For sidechain ¹H/¹³C resonances, roughly 84.5% of aliphatic and 54.5% of aromatic chemical shifts were identified. In addition 91.7% (11/12) of sidechain NH₂ groups were assigned. The assignments obtained in this study will be used in the analysis of the detailed 3D structure and dynamics of the unphosphorylated FixJ. Comparison with NMR results of phosphorylated FixJ in the future should also help to understand the mechanism of FixJ activation caused by the Asp-55 phosphorylation.

Author contributions

H.S., Y.S., T.I. and Y.I. designed the research and wrote the manuscript. A.H., and R.O. conducted the research including sample preparation, data acquisition, and resonance assignment. K.K.-I. and P.M.S. helped with NMR data analysis. N.H., R.W. and H.K. helped with optimising the conditions for stable isotope-labelling. K.I. and M.M. helped with NMR measurements.

Funding

Open access funding provided by Tokyo Metropolitan University.
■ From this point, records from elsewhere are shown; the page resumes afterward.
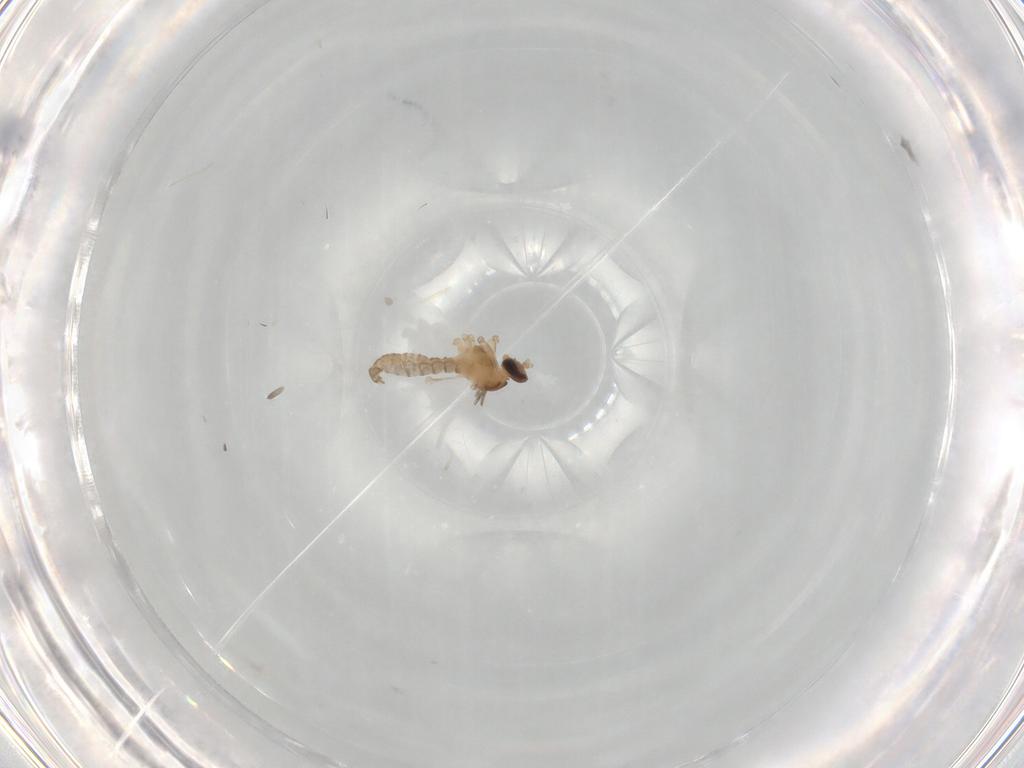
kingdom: Animalia
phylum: Arthropoda
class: Insecta
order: Diptera
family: Cecidomyiidae
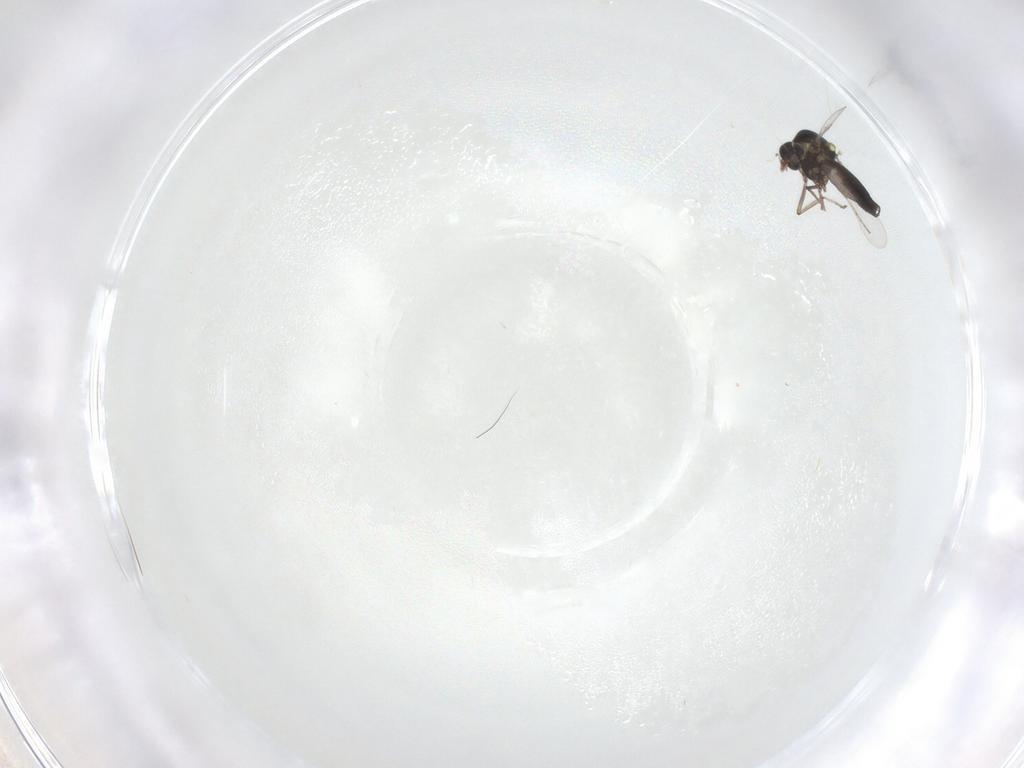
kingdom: Animalia
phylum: Arthropoda
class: Insecta
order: Diptera
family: Ceratopogonidae
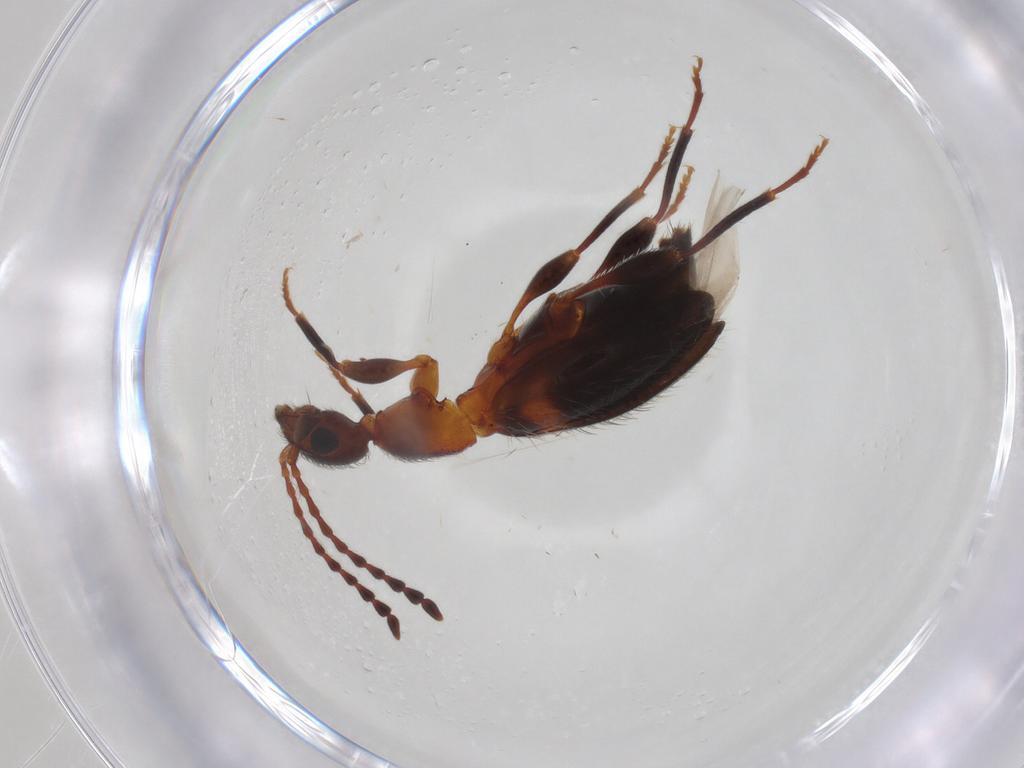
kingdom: Animalia
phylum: Arthropoda
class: Insecta
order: Coleoptera
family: Anthicidae
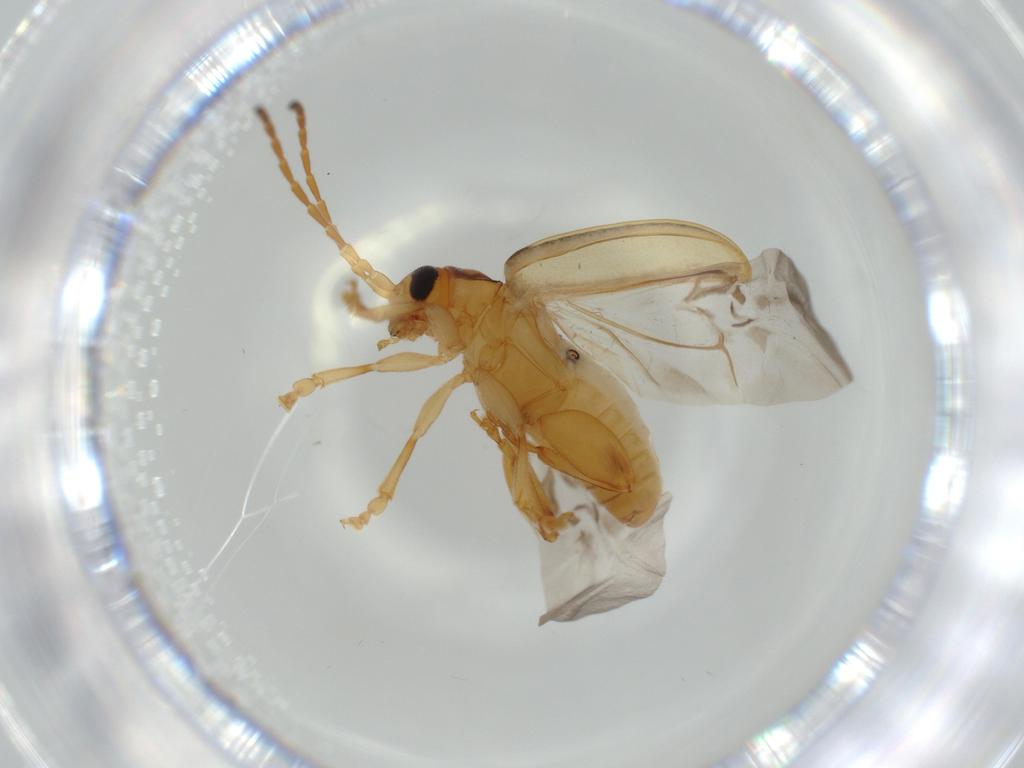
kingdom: Animalia
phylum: Arthropoda
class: Insecta
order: Coleoptera
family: Chrysomelidae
This work was supported by grants from the Funding Program for Core Research for Evolutional Science and Technology (CREST; JPMJCR13M3 to Y.I., JPMJCR21E5 to T.I.) from the Japan Science and Technology Agency (JST), Grants-in-Aid for Scientific Research (JP22H02562 and JP24H02094 to M.M., JP15K06979 to T.I., JP19H05645, JP24H0129 to Y.I.) and Scientific Research on Innovative Areas (JP15H01645, JP16H00847, JP17H05887 and JP19H05773 to Y.I. JP26102538, JP25120003, JP16H00779 and JP21K06114 to T.I.) from the Japan Society for the Promotion of Science (JSPS).

Data availability

¹ H, ¹³ C, and ¹⁵N chemical shift assignments for Bradyrhizobium japonicum FixJ were deposited in the Biological Magnetic Resonance Bank (BMRB) under ID 26351.

Declarations

Competing interests

The authors declare no competing interests.